By and large, film is a very accessible artform. Most of the time, I can just wheel into a cinema, watch a film, and get what it is about. I can understand the story the audience is being told. However, this wasn’t the case yesterday. John said he was going to watch a film at the Barbican, and once again invited me along. The film he intended to watch was called Peter Hujar’s Day. I’d never heard of it, but as usual try to be open to such opportunities.
We got into the screening room slightly late (my fault), but what I found myself watching was very odd indeed. It wasn’t a conventional film at all: it was just two people, a man and a woman, talking. They spoke and spoke, mostly about his apparent career as a photographer. Nothing else happened; there was no other action or any kind of establishing shots. While I recognised a few of the names the guy mentioned such as Susan Sontag, pretty soon I felt my mind wandering. To be honest when the film ended, I was baffled what I had just been watching.
In this case, however, context is all. When we got home John explained it to me: the film is essentially a dramatisation/visualisation of audiorecordings made in 1975 by Linda Rosenkrantz of her conversations with photographer Peter Hujar.
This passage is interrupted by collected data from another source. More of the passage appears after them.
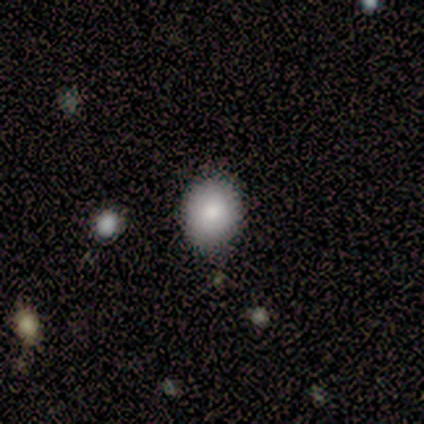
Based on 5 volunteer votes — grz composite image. It shows a smooth galaxy with no disk features (100%) that is round (100%). Merging: none (80%).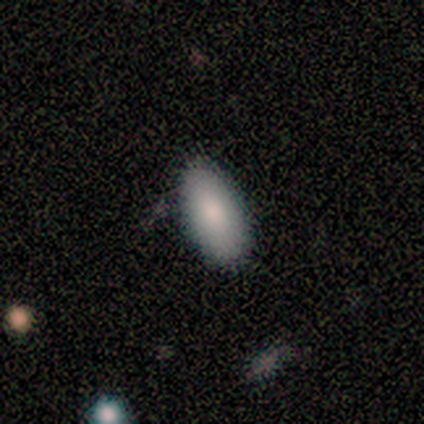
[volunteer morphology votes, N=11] Overall: smooth (100%). How rounded: in between (100%). Merging: none (91%).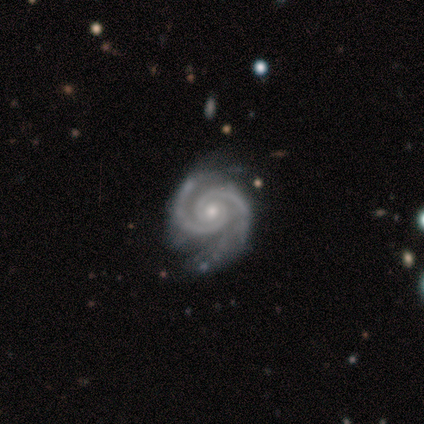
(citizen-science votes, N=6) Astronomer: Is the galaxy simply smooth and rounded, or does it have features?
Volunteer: featured or disk — 100%.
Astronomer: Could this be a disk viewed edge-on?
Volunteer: no — 100%.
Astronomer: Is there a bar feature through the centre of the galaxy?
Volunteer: no — 100%.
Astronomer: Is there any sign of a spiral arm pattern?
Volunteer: yes — 100%.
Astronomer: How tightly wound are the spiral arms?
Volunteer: tight — 67%.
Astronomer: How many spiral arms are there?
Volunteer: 2 — 100%.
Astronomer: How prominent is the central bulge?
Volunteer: small — 67%.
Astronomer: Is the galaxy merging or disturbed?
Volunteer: none — 67%.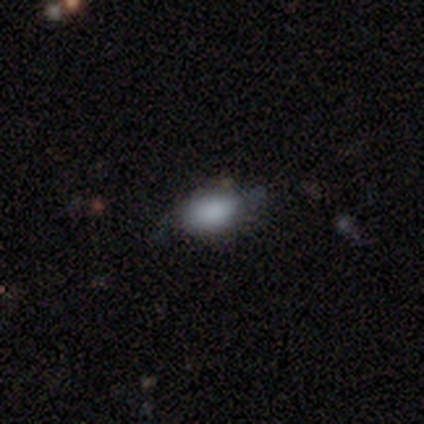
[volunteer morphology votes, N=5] A smooth galaxy with no disk features (80%) that is in between round and cigar-shaped (75%). Merging: none (75%).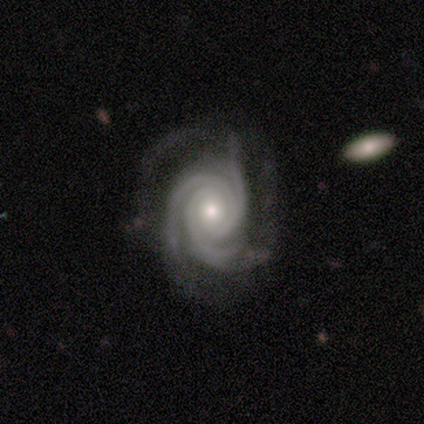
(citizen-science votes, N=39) Smooth or featured? featured or disk (92%)
Edge-on disk? no (100%)
Bar? no (83%)
Spiral arms? yes (94%)
Spiral winding? tight (82%)
Spiral arm count? 3 (85%)
Bulge size? moderate (56%)
Merging? none (68%)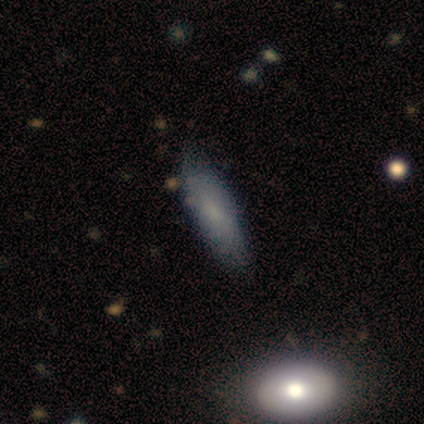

The recordings tell of his interactions with all kinds of famous New York artists, such as Andy Warhol. They essentially give us a glimpse of the vibrant artistic landscape of New York fifty years ago. Being told that instantly put what I had just seen in a fresh light: it wasn’t just a piece of dull, pretentious fiction I’d assumed it to be, but an interesting fragment of reality and art history. Audio transposed into the visual. As soon as I was told that, I kicked myself for being such a luddite, and now feel the need to find out more.